**WHAT NEEDS TO BE DONE**
Wherever a line below holds the word "zastrzeżenia", copy that line.

**MATERIAL SHOWN**
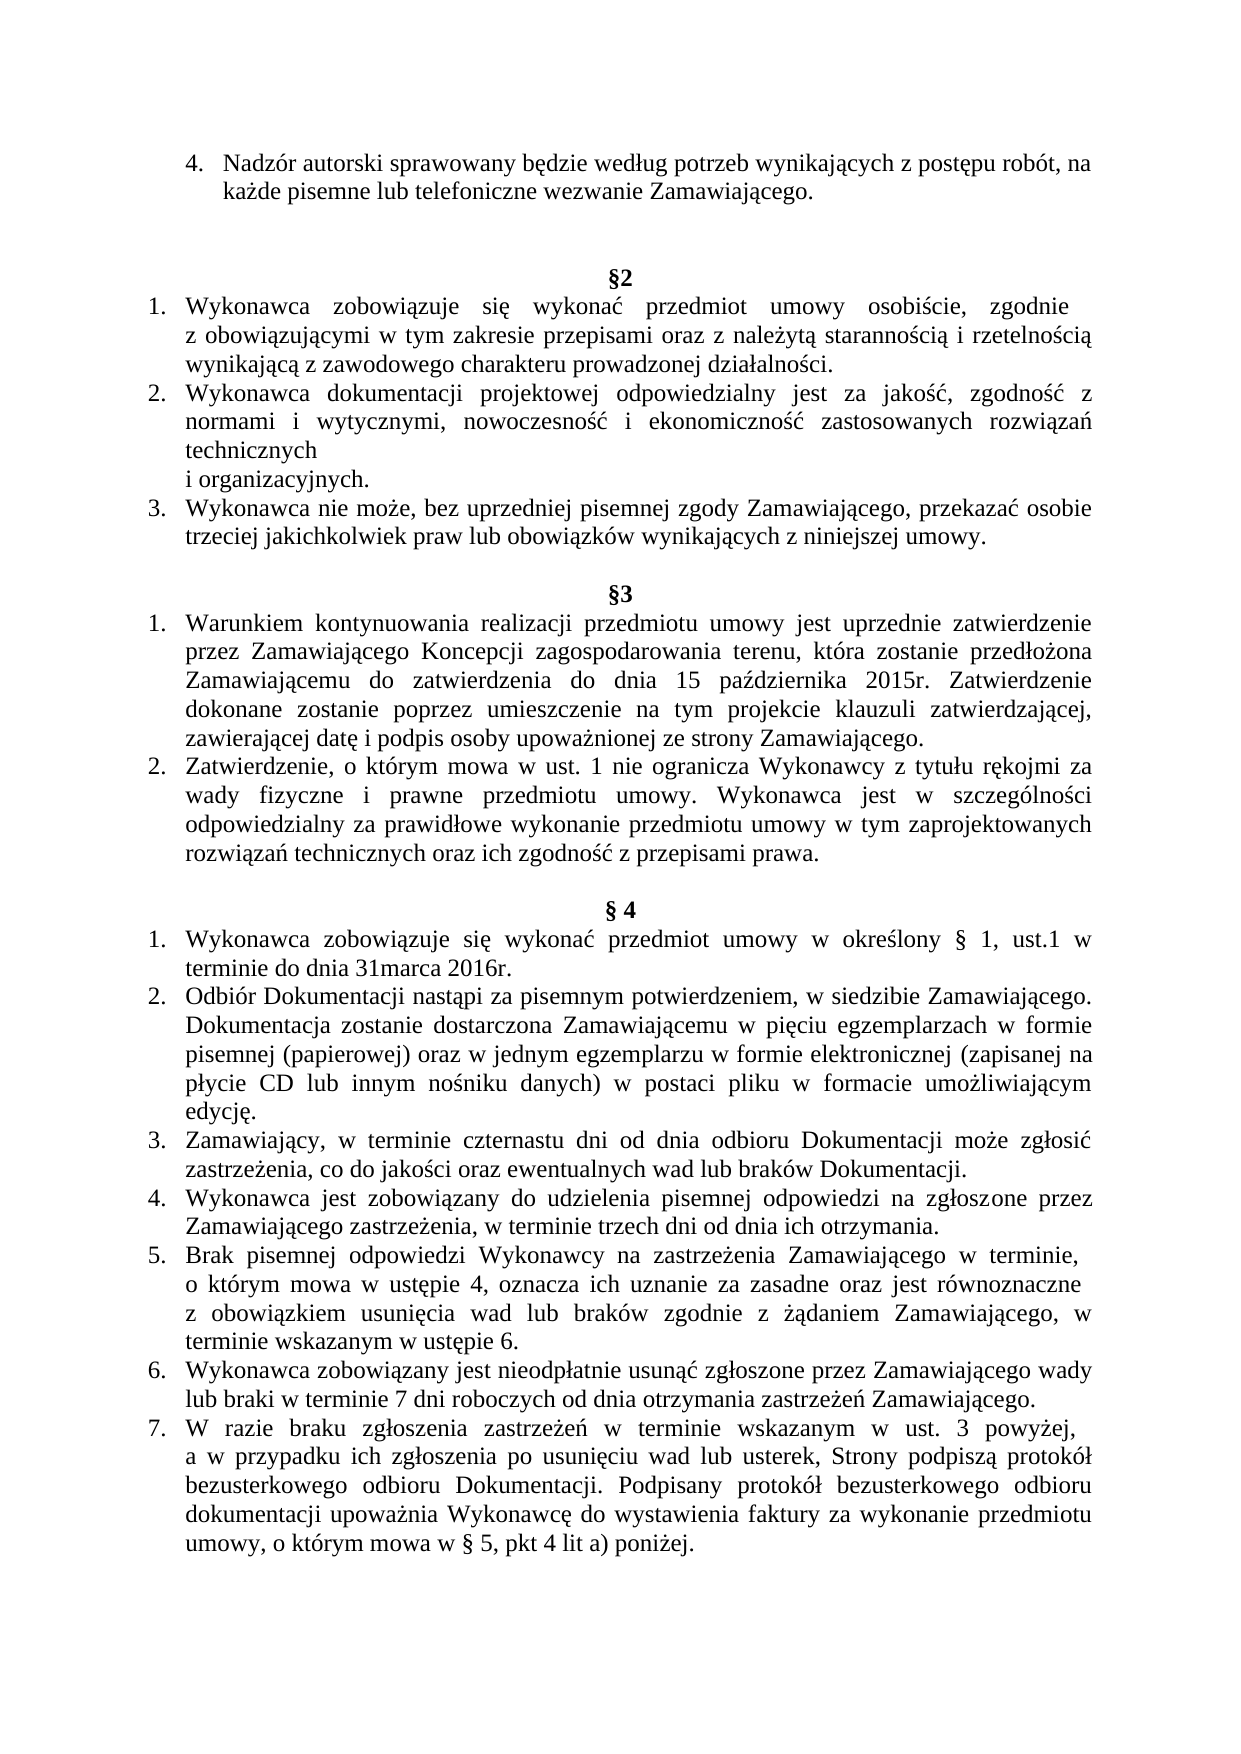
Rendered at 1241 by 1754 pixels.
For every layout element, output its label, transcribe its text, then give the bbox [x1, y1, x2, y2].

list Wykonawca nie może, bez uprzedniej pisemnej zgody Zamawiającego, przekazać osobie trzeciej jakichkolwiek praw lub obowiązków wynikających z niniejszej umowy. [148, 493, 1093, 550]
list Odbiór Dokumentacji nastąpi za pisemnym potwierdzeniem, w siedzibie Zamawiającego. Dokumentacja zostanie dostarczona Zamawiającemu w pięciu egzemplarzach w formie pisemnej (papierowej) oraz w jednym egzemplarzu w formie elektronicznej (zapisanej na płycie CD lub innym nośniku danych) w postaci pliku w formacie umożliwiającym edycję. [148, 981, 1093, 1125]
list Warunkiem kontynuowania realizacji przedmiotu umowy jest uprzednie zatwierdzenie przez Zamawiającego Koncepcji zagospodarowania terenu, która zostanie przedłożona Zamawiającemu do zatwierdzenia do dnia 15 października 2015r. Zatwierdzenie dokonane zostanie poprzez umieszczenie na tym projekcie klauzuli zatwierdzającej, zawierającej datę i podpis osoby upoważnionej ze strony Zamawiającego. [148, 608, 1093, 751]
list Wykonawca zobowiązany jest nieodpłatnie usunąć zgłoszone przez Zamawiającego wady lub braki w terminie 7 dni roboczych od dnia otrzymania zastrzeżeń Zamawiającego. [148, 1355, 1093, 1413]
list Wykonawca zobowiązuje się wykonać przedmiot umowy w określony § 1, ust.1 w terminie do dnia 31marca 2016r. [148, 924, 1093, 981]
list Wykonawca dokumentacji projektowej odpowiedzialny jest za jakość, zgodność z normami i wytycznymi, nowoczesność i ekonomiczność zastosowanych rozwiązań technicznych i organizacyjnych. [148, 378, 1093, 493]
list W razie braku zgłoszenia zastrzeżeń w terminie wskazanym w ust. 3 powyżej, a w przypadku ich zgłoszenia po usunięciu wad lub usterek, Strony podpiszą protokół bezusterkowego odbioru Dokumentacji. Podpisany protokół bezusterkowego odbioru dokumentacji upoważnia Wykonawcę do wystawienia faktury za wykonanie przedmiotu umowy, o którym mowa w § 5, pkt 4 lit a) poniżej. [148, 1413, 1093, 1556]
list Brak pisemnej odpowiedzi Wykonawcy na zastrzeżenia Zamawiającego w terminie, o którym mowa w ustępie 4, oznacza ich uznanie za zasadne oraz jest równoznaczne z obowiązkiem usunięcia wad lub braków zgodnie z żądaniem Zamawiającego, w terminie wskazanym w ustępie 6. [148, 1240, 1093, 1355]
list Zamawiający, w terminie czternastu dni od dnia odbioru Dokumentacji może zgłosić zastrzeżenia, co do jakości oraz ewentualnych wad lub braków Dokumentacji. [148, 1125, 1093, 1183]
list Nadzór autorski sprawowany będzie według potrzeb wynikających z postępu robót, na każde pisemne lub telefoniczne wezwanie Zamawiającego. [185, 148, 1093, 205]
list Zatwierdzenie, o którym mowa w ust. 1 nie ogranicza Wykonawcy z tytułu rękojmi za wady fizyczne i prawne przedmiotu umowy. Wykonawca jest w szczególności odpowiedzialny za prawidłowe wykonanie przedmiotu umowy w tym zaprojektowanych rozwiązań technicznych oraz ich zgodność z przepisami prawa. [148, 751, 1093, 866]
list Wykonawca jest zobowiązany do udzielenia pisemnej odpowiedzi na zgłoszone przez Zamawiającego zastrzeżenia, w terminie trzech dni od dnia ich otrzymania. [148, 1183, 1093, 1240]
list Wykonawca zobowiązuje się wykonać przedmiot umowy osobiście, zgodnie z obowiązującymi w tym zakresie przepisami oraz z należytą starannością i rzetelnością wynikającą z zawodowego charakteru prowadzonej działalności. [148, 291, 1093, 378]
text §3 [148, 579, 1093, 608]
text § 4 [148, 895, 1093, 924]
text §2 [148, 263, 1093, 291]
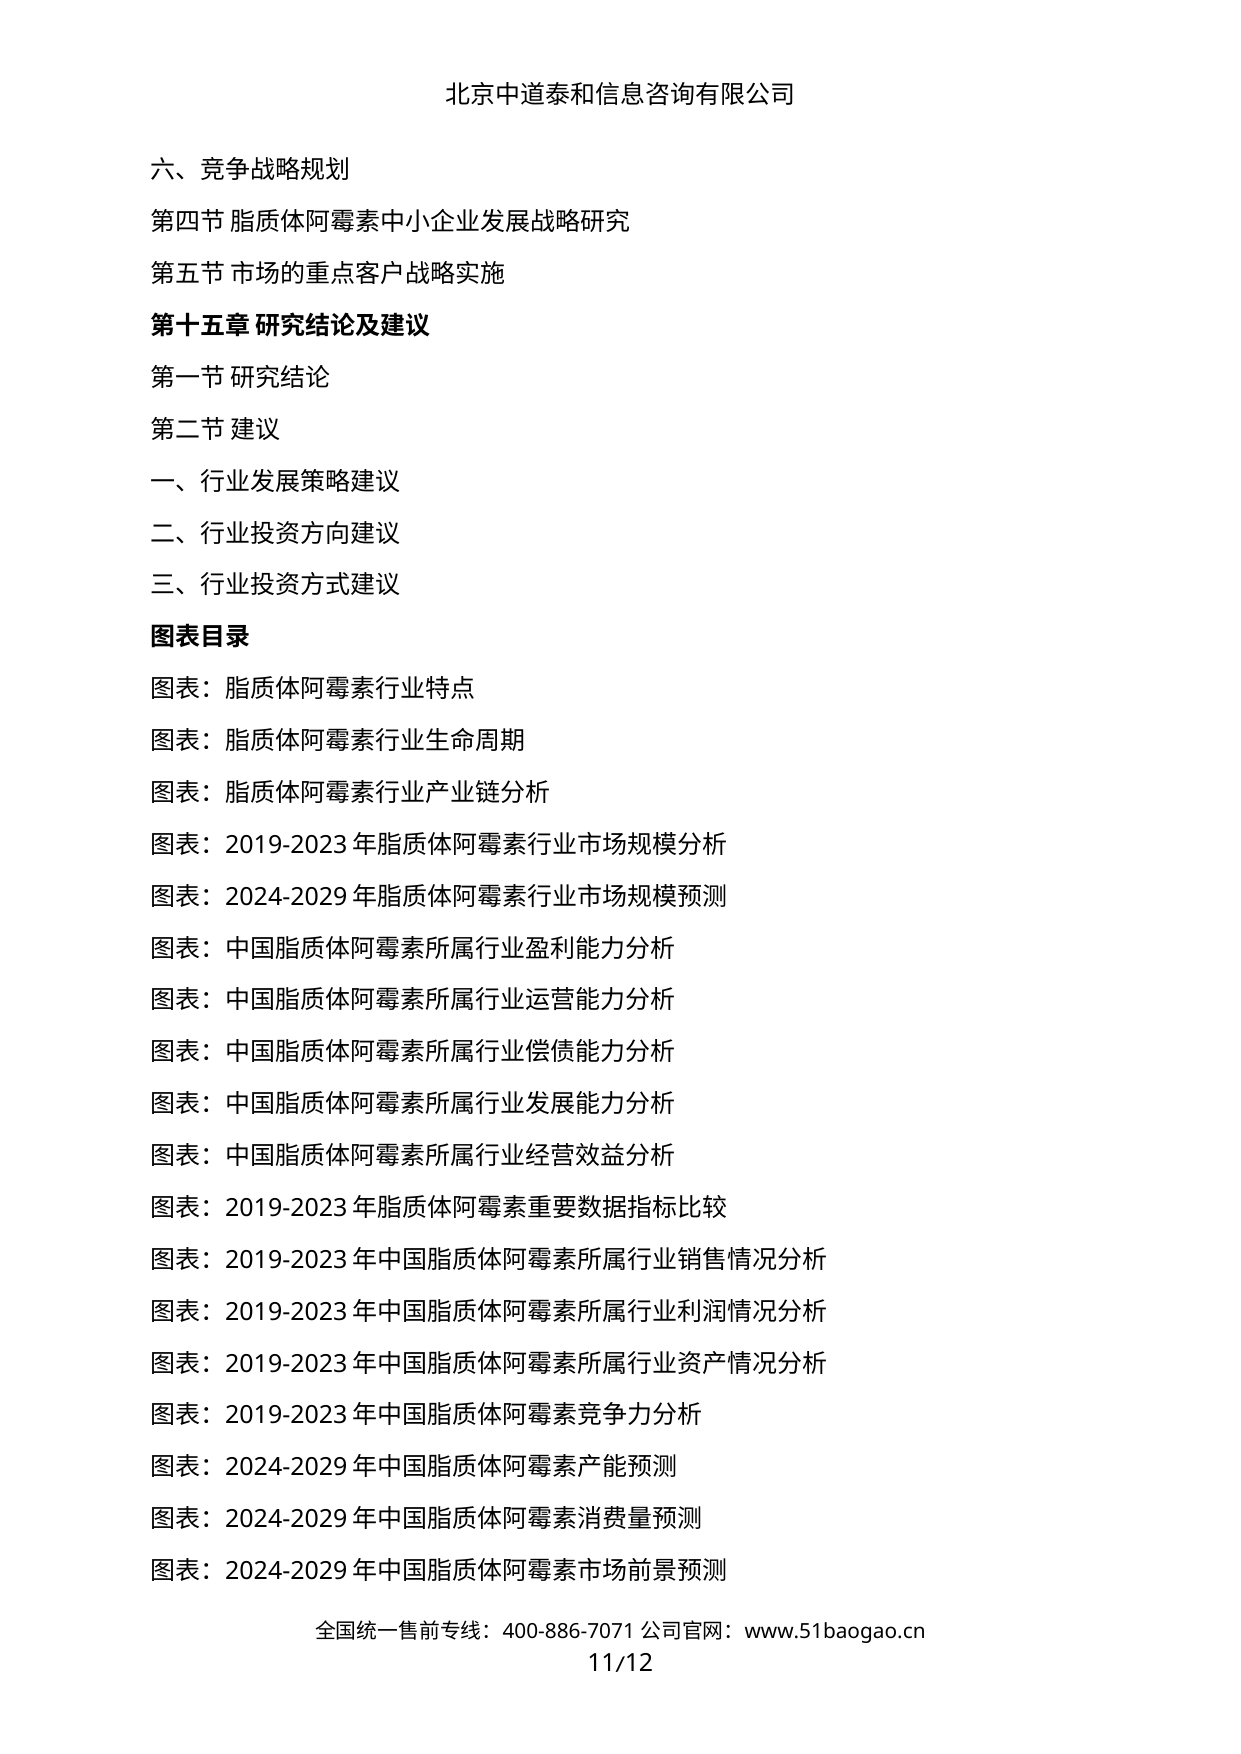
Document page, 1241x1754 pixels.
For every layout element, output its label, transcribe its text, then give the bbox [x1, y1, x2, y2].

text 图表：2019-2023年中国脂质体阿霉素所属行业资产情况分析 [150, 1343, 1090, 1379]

**SOLUTION TO THIS PROBLEM**
list Brak pisemnej odpowiedzi Wykonawcy na zastrzeżenia Zamawiającego w terminie, o którym mowa w ustępie 4, oznacza ich uznanie za zasadne oraz jest równoznaczne z obowiązkiem usunięcia wad lub braków zgodnie z żądaniem Zamawiającego, w terminie wskazanym w ustępie 6. [148, 1240, 1093, 1355]
list Zamawiający, w terminie czternastu dni od dnia odbioru Dokumentacji może zgłosić zastrzeżenia, co do jakości oraz ewentualnych wad lub braków Dokumentacji. [148, 1125, 1093, 1183]
list Wykonawca jest zobowiązany do udzielenia pisemnej odpowiedzi na zgłoszone przez Zamawiającego zastrzeżenia, w terminie trzech dni od dnia ich otrzymania. [148, 1183, 1093, 1240]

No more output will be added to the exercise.